◆ Aufgaben
**a.** In welchem Jahr wurde der Ort „Melighagen“ laut dem Textauszug erstmals urkundlich erwähnt?
**b.** Schreiben Sie aus dem Textauszug die Stelle von „Bishausen (Flecken Nörten-Hardenberg)“ bis einschließlich „Gemeindefreien Gebiet Solling.“ wortgetreu ab.

Bishausen (Flecken Nörten-Hardenberg) Kapelle, Südansicht. In: C. W. Hase, Sammlung von Zeichnungen,
Hannover 1872-75, H. IX, BI. 1.
Wüstungskirchen
Neben ihrer bau- und siedlungsgeschichtlichen Bedeutung halten die nur noch in
Rudimenten erhaltenen Kirchen der Wüstungen, die keinen eigenständigen Bautypus
ausbildeten, die Erinnerung an die einstigen Siedlungsplätze wach: an das bei Hettensen
gelegene ehemalige Sollingdorf Vredewolt, an den wüst gefallenen Ort Leisenberg west-
lich von Gillersheim, an den erstmals 1318 urkundlich erwähnten Ort „Melighagen“, das
spätere Malliehagen etwa 2 km östlich von Dinkelhausen, und an den aufgegebenen
Siedlungsplatz Winnefeld im Gemeindefreien Gebiet Solling.
Nahtlos fügt sich die wohl um 1300 entstandene Wüstungskirche Vredewold in das Bild
mittelalterlicher Wehrkirchen ein, deren Kirchenplatz zusätzlich durch eine Grabenanlage
von unregelmäßigem Zuschnitt gesichert war. Die obertägigen rezenten Mauerreste,
Teile eines mehrgeschossigen wehrhaften Turmwerkes, weisen die Kirche als geostete
einschiffige Saalkirche wohl mit geradem Chorschluss und quadratischem Westturm
aus, deren Turm mit den Außenmauern des Langhauses fluchtete.

◆ Daten
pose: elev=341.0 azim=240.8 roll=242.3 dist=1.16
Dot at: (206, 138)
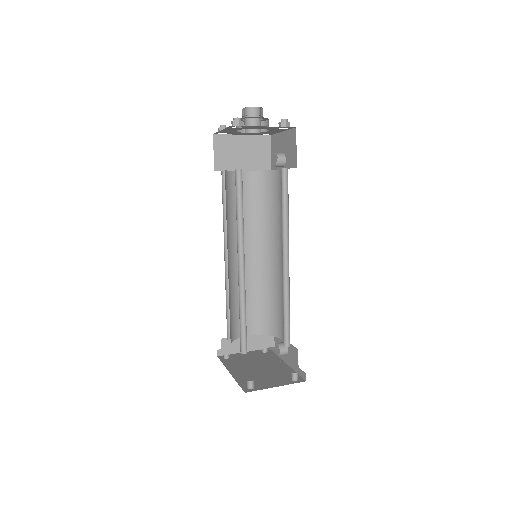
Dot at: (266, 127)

◆ Lösungen
**a.** 1318

**b.**
Bishausen (Flecken Nörten-Hardenberg) Kapelle, Südansicht. In: C. W. Hase, Sammlung von Zeichnungen,
Hannover 1872-75, H. IX, BI. 1.
Wüstungskirchen
Neben ihrer bau- und siedlungsgeschichtlichen Bedeutung halten die nur noch in
Rudimenten erhaltenen Kirchen der Wüstungen, die keinen eigenständigen Bautypus
ausbildeten, die Erinnerung an die einstigen Siedlungsplätze wach: an das bei Hettensen
gelegene ehemalige Sollingdorf Vredewolt, an den wüst gefallenen Ort Leisenberg west-
lich von Gillersheim, an den erstmals 1318 urkundlich erwähnten Ort „Melighagen“, das
spätere Malliehagen etwa 2 km östlich von Dinkelhausen, und an den aufgegebenen
Siedlungsplatz Winnefeld im Gemeindefreien Gebiet Solling.